Russia retains growing capability in boutique war-fighting areas. That said, Russian President Vladimir Putin’s newest missile system is designed to grab American attention far more than it is to advance Russia’s nuclear destructive capability.

I note this in light of Russia’s apparently successful Avangard hypersonic weapons test on Wednesday. The Avangard is a hypersonic warhead re-entry vehicle that is designed to outpace and outmaneuver U.S. missile defense systems. Announcing that the Avangard will now be deployed with frontline units, Putin pledged that U.S. missile defense systems are now impotent. That’s because the Avangard would supposedly allow nuclear warhead re-entry vehicles to escape any kind of U.S. interceptor vehicle.
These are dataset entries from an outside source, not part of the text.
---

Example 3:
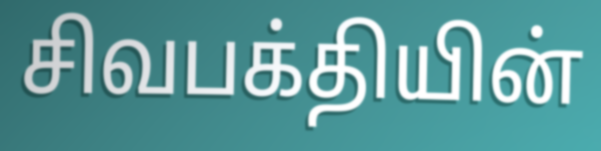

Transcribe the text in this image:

சிவபக்தியின்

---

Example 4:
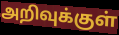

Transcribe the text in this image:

அறிவுக்குள்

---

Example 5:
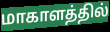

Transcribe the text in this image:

மாகாளத்தில்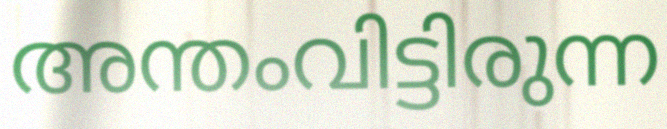
അന്തംവിട്ടിരുന്ന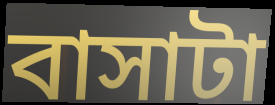
বাসাটাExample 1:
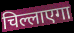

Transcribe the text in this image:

चिल्लाएगा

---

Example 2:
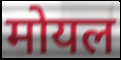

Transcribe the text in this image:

मोयल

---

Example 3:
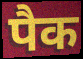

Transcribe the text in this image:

पैक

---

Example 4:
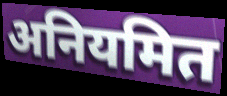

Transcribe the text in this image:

अनियमित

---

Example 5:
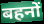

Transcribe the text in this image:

बहनोंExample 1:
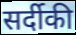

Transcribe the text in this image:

सर्दीकी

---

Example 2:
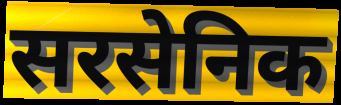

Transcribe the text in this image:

सरसेनिक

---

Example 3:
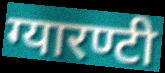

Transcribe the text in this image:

ग्यारण्टी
The extension of Putin’s confidence is that Russia can now match or overmatch the U.S. in a full-scale nuclear conflict.

But Putin is only half right. While the Avangard is an impressive program that outmatches any hypersonic system in the U.S. military, Russian nuclear targeting, logistics, and strike capabilities remain inferior to America’s (although the targeting element is improving). That’s largely because Russian fleet ballistic missile submarines are too loud, Russian strategic bomber aircraft are too old, and Russian military professionalism is too unpredictable. In turn, the U.S. would likely be victorious in a nuclear war with Russia, even if the costs of that war to the U.S. civilian population would be utterly horrific.

The Avangard system does allow Putin to send a message to the U.S. that he remains committed to resourcing a near-peer warfighting threat to America. While Putin publicly blames U.S. missile defense systems for his development of Avangard, he knows full well that those defense systems were never a threat to Russia’s nuclear capability in the first place. In the event of war, the Russians could overwhelm U.S. defense systems, which are designed to deal with small-scale attacks from evolving nuclear threat actors such as North Korea and Iran). Yet Avangard-type platforms do enable Russia and China (which is also actively developing its own hypersonic reentry vehicle system) to threaten the U.S. in other areas.
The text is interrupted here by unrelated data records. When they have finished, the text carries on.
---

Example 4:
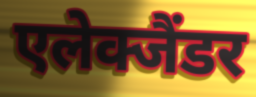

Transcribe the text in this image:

एलेक्जैंडर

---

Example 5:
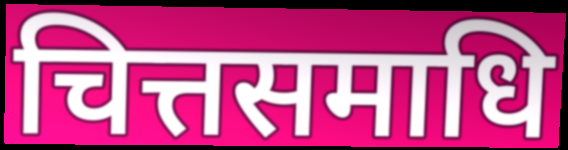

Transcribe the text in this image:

चित्तसमाधि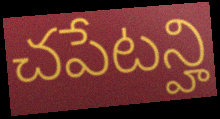
చపేటన్హి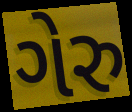
ગેરુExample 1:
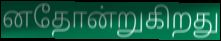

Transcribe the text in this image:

னதோன்றுகிறது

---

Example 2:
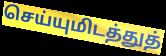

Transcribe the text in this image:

செய்யுமிடத்துத்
Over the next decade expect Moscow and Beijing to use their existing hypersonic technology to develop greater non-nuclear standoff strike capabilities against key U.S. assets such as major military command headquarters or aircraft carriers. The next secretary of defense must demand high-priority returns on investment from U.S. defense contractors working to counter these threats.

Ultimately, the Avangard is a tanglble reminder that Russia and China are America’s two primary adversaries. They must be deterred with U.S. military capability and command skill.